Cipla net profit down 27% on increased costs
Sales grew 13.38% to Rs2,512.39 crore
Mumbai: Cipla Ltd, the country’s third-largest drugmaker, posted a 26.6% drop in net profit to ₹ 358.06 crore for the September quarter, dragged by increased expenses on interest and material consumption, among others.
Sales grew 13.38% to ₹ 2,512.39 crore.
Cipla’s net profit, which is in line with market expectations, was impacted by a 27.9% rise in total expenses, including interest, material cost, employee benefit scheme and other expenses.
The company had raised loans for its acquisition of Cipla Medpro South Africa Ltd in July and analysts had predicted an impact on its profit due to the increased cost.

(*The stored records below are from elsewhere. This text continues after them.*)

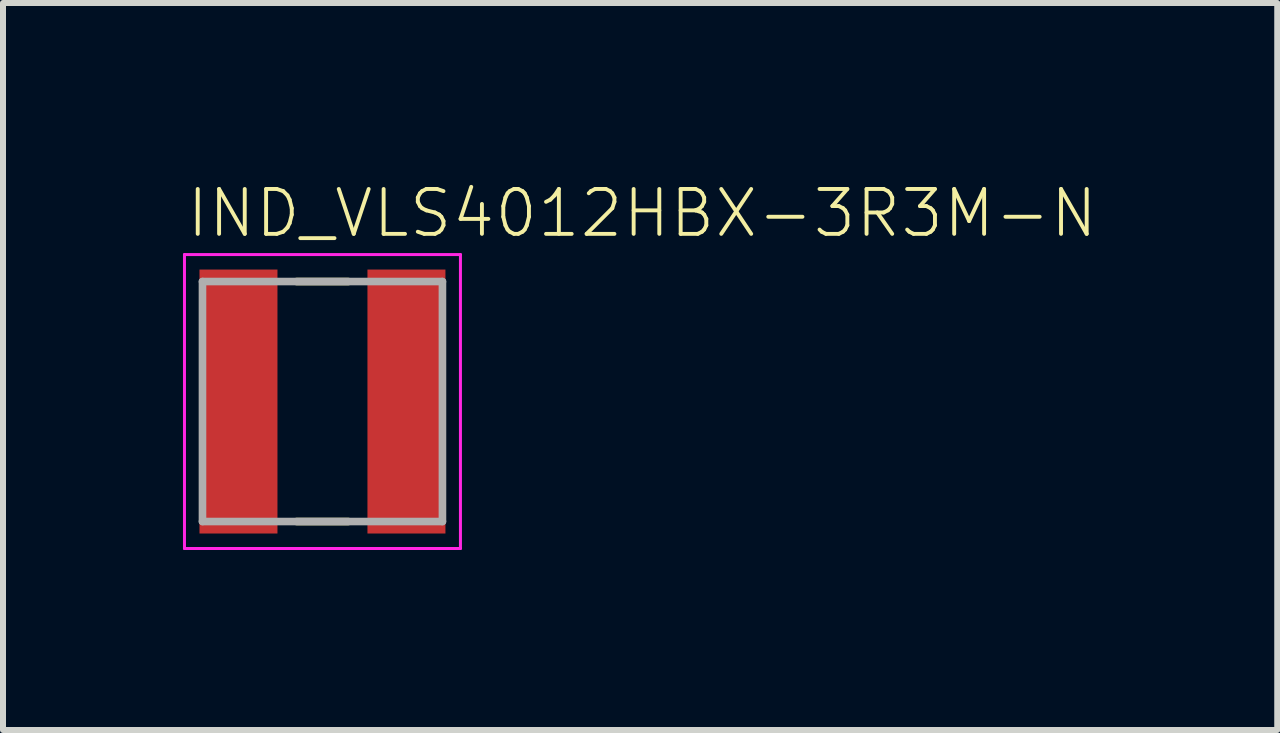
<source format=kicad_pcb>
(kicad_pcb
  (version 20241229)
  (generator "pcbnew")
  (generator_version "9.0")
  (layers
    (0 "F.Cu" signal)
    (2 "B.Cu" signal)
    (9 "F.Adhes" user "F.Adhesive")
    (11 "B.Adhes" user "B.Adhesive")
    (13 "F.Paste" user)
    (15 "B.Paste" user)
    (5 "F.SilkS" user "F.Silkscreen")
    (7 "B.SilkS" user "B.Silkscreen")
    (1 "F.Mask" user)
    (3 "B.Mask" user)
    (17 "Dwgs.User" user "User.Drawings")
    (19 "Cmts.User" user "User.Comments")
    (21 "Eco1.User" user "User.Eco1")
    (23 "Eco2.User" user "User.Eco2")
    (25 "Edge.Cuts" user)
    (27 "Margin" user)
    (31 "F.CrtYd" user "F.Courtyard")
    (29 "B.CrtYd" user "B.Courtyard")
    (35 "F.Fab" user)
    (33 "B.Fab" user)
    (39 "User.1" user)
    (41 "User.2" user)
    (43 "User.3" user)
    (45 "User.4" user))
  (footprint "IND_VLS4012HBX-3R3M-N"
    (layer "F.Cu")
    (at 2.325 3.643)
    (property "Reference" "IND_VLS4012HBX-3R3M-N" (at -2.3 -2.7 0) (unlocked yes) (layer "F.SilkS") (effects (font (size 0.748 0.748) (thickness 0.065)) (justify left bottom)))
    (fp_line (start -0.43 -2) (end 0.43 -2) (stroke (width 0.127) (type solid)) (layer "F.SilkS"))
    (fp_line (start -0.43 2) (end 0.43 2) (stroke (width 0.127) (type solid)) (layer "F.SilkS"))
    (fp_line (start -2.3 -2.45) (end -2.3 2.45) (stroke (width 0.05) (type solid)) (layer "F.CrtYd"))
    (fp_line (start -2.3 2.45) (end 2.3 2.45) (stroke (width 0.05) (type solid)) (layer "F.CrtYd"))
    (fp_line (start 2.3 -2.45) (end -2.3 -2.45) (stroke (width 0.05) (type solid)) (layer "F.CrtYd"))
    (fp_line (start 2.3 2.45) (end 2.3 -2.45) (stroke (width 0.05) (type solid)) (layer "F.CrtYd"))
    (fp_line (start -2 -2) (end -2 2) (stroke (width 0.127) (type solid)) (layer "F.Fab"))
    (fp_line (start -2 -2) (end 2 -2) (stroke (width 0.127) (type solid)) (layer "F.Fab"))
    (fp_line (start -2 2) (end 2 2) (stroke (width 0.127) (type solid)) (layer "F.Fab"))
    (fp_line (start 2 -2) (end 2 2) (stroke (width 0.127) (type solid)) (layer "F.Fab"))
    (pad "1" smd rect (at -1.4 0) (size 1.3 4.4) (layers "F.Cu" "F.Mask" "F.Paste"))
    (pad "2" smd rect (at 1.4 0) (size 1.3 4.4) (layers "F.Cu" "F.Mask" "F.Paste")))
  (gr_rect
    (start -3 -3)
    (end 18.24 9.118)
    (stroke (width 0.1) (type default))
    (fill no)
    (layer "Edge.Cuts")))
</source>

Total income rose due to growth in Cipla’s exports revenue and the consolidation of its South African subsidiary. Exports in formulation grew 14.9% to ₹ 1,219 crore, active pharma ingredient grew 17.7% to ₹ 204 crore, primarily due to growth in the anti-retroviral, anti-malaria and anti-allergic segments. Domestic sales increased by 11.6%, unlike for many of its peers, largely on account of higher sales of its anti-asthma, urology and COPD (Chronic Obstructive Pulmonary Disease) drugs.
“The company’s overall cost has increased during the quarter mainly due to expenses related to the acquisition," said Hitesh Mahida, an analyst at Fortune Equity Brokers India Ltd.
Shares of Cipla fell 2% to ₹ 412.55 on BSE on Wednesday, while the exchange’s benchmark index Sensex lost 0.43% to close at 20,194.40 points.